As age increases, the body's metabolic function also decreases. Coupled with a high-fat and salt diet and a lack of exercise, some people have more and more abdominal fat. This is also the reason why beer belly is more common in middle-aged men. It’s quite difficult to lose weight with a beer belly, so how do you think you can lose weight with a beer belly? Let’s go take a look below!
1. Bent-over rowing
15 times per group, 3 to 4 groups , rest for 1 minute between sets.
Equipment required: dumbbells.
Main muscle trained: latissimus dorsi.
Correct action: Bend over and kneel on a bench with one leg, straighten your waist, slightly bend the arm on the same side of the leg, and place it on the bench; hold a dumbbell in the other hand, perpendicular to the ground. To begin, raise the arm holding the dumbbell upwards while retracting your shoulders, pulling it up to your abdomen.

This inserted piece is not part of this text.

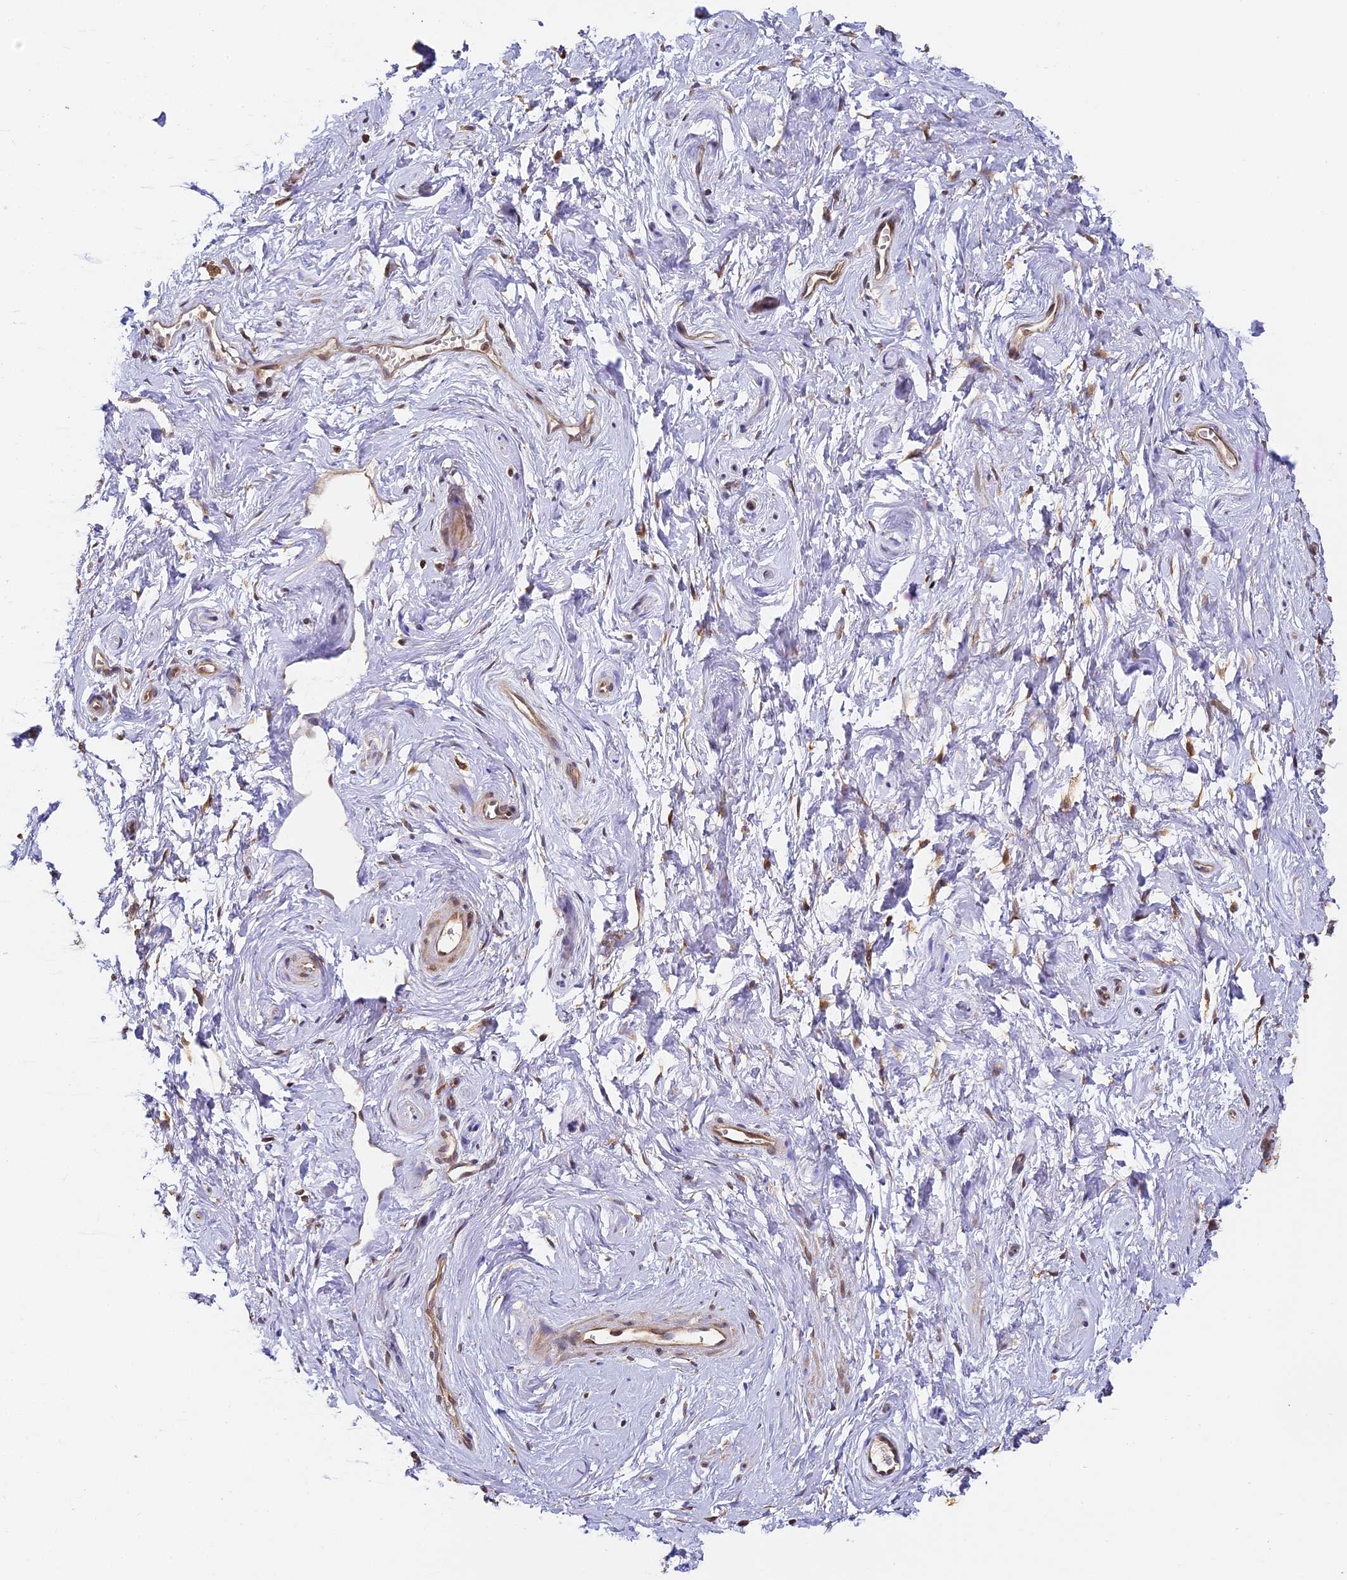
{"staining": {"intensity": "moderate", "quantity": ">75%", "location": "cytoplasmic/membranous,nuclear"}, "tissue": "vagina", "cell_type": "Squamous epithelial cells", "image_type": "normal", "snomed": [{"axis": "morphology", "description": "Normal tissue, NOS"}, {"axis": "topography", "description": "Vagina"}, {"axis": "topography", "description": "Cervix"}], "caption": "IHC photomicrograph of unremarkable vagina stained for a protein (brown), which exhibits medium levels of moderate cytoplasmic/membranous,nuclear positivity in approximately >75% of squamous epithelial cells.", "gene": "ENSG00000268870", "patient": {"sex": "female", "age": 40}}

Easy to make mistakes: the back is not straight, or the shoulders bring the arms up.
2. Push-ups
15 times per group, 3 to 4 groups, resting for 1 minute between groups.

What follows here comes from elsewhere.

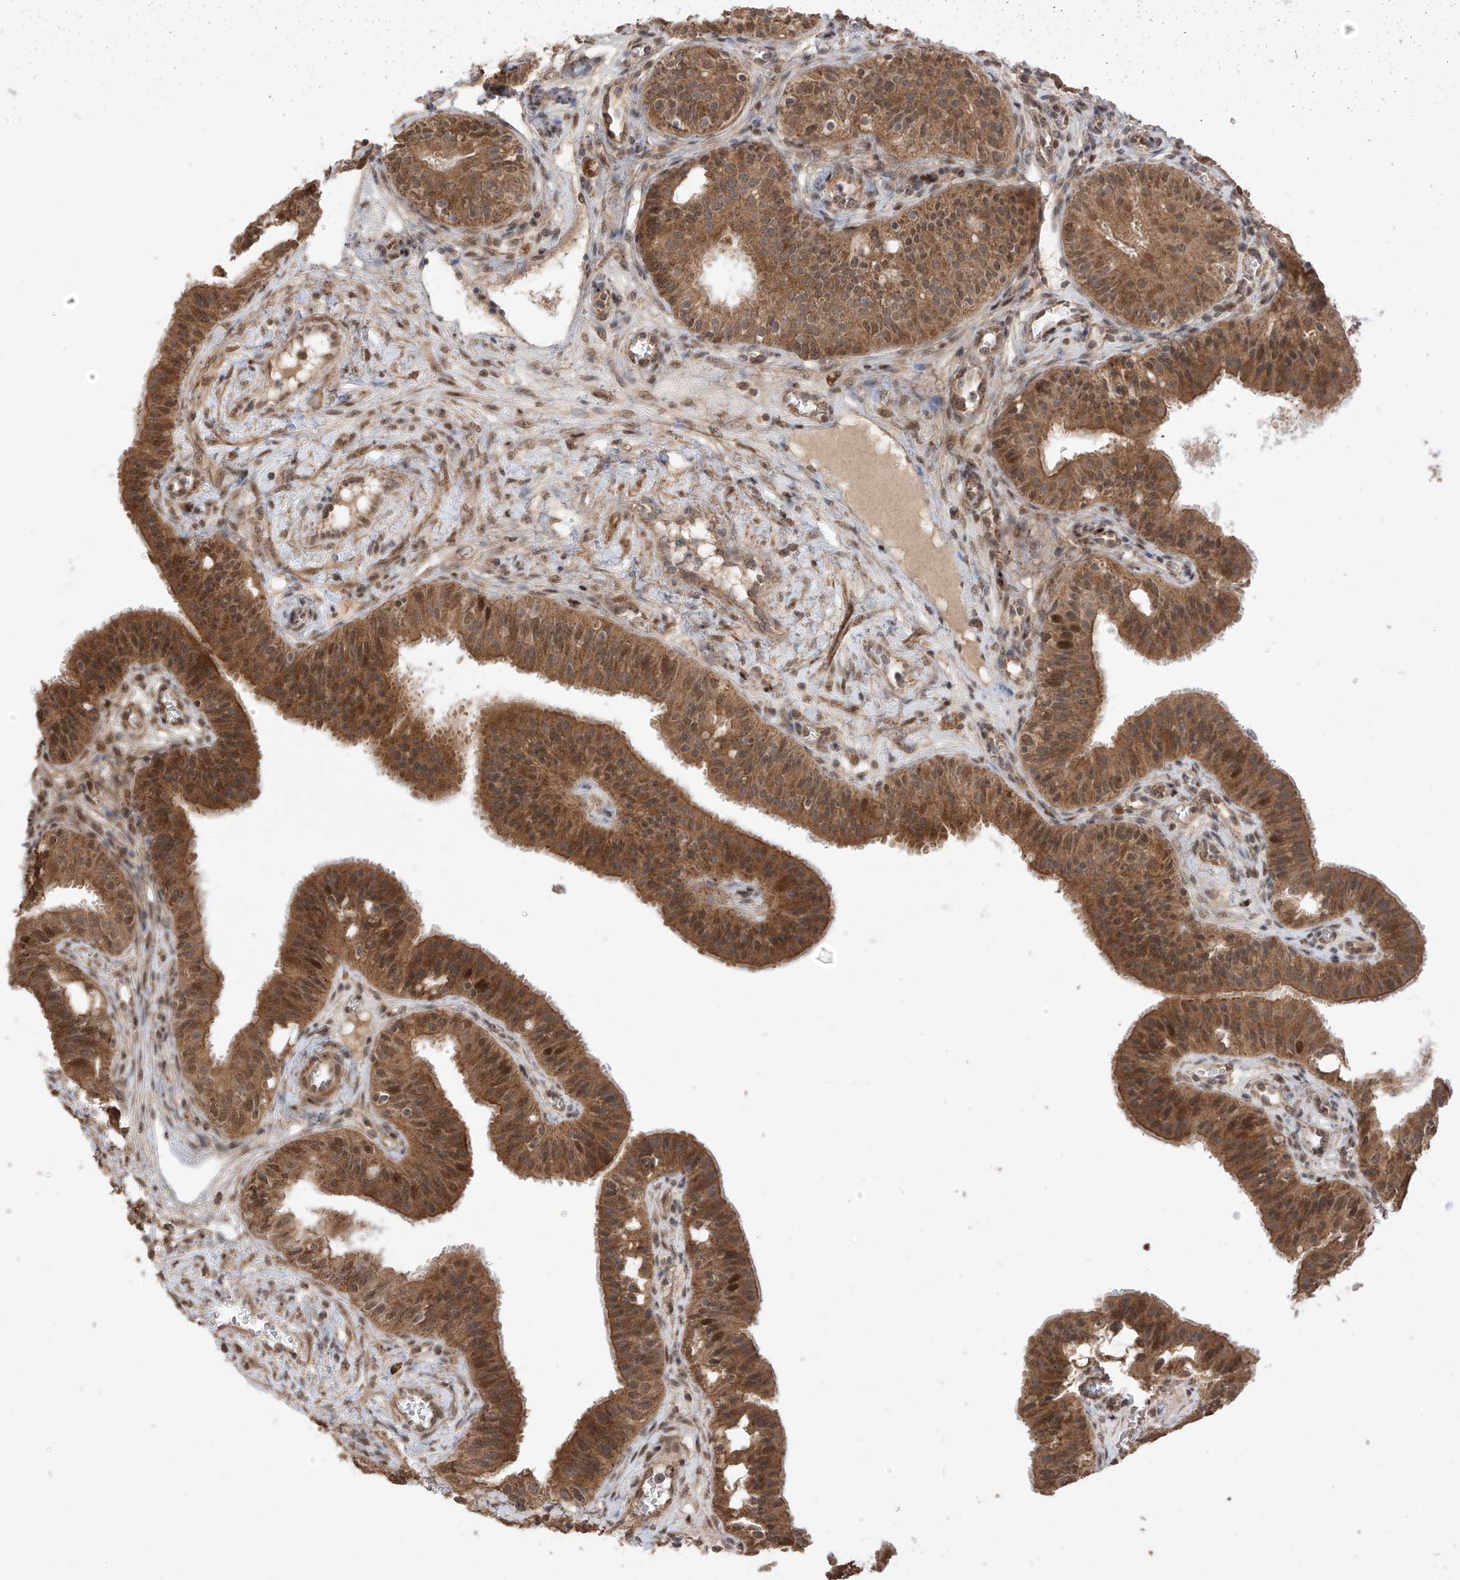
{"staining": {"intensity": "moderate", "quantity": ">75%", "location": "cytoplasmic/membranous,nuclear"}, "tissue": "fallopian tube", "cell_type": "Glandular cells", "image_type": "normal", "snomed": [{"axis": "morphology", "description": "Normal tissue, NOS"}, {"axis": "topography", "description": "Fallopian tube"}, {"axis": "topography", "description": "Ovary"}], "caption": "Immunohistochemistry (IHC) (DAB (3,3'-diaminobenzidine)) staining of normal fallopian tube reveals moderate cytoplasmic/membranous,nuclear protein staining in approximately >75% of glandular cells.", "gene": "LATS1", "patient": {"sex": "female", "age": 42}}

Required equipment: bare hands, or you can hold your hands on the bed or sofa.
Main muscles trained: pectoralis major.
Correct action: The body is in a straight line when viewed from the side, the arms are slightly wider than the shoulders, stand straight on the ground, bend the elbows down to 90° and then restore.
Easy to make mistakes: Do not open your arms completely and tilt your elbows slightly downward.
3. Sit-ups
20 times per group, 3 to 4 groups, resting for 1 minute between groups.
Required equipment: Mat.
Mainly trained muscles: rectus abdominis.
Correct action: Lie on your back on the mat, bend your legs at the knees, put your hands on your thighs, keep your arms straight, reach up to your knees, and then put them down.
Easy to make mistakes: easy to use waist strength and excessive head movement.
4. Lunges
15 reps per set, 3~4 sets, rest for 1 minute between sets.
Equipment required: freehand or dumbbells.
Main muscles trained: quadriceps, gluteus maximus.
Correct action: Put your hands on your hips or hold a dumbbell each, keep your body upright, step forward, and then return to the other side.
Easy to make mistakes: when squatting, the knees of the front legs should not exceed the toes, and the upper part of the back legs should be as perpendicular to the ground as possible.
5. Lying on your back and raising your legs
20 times per group, 3 to 4 groups, resting for 1 minute between groups.
Required equipment: Mat.
Mainly trained muscles: lower rectus abdominis, external obliques.
Correct action: Lie flat on the ground, grab the foot of the bed with your hands straight upward, bend your legs slightly to keep the angle constant, lift it up to 90°, and then slowly lower it.
Easy to make mistakes: too straight legs will cause excessive force on the waist, resulting in reduced abdominal force.
6. Lateral raises
15 times per group, 3 to 4 groups, resting for 1 minute between groups.
Equipment required: dumbbells.
Main muscle: deltoid.
Correct action: Hold a dumbbell of equal weight in each hand, slightly bend your arms and lift them to both sides. When lifting, try to keep your wrists, elbows, and shoulders in the same straight line, and then slowly Put it down slowly.
Easy to make mistakes: raising the forearms too high and leaning too far back.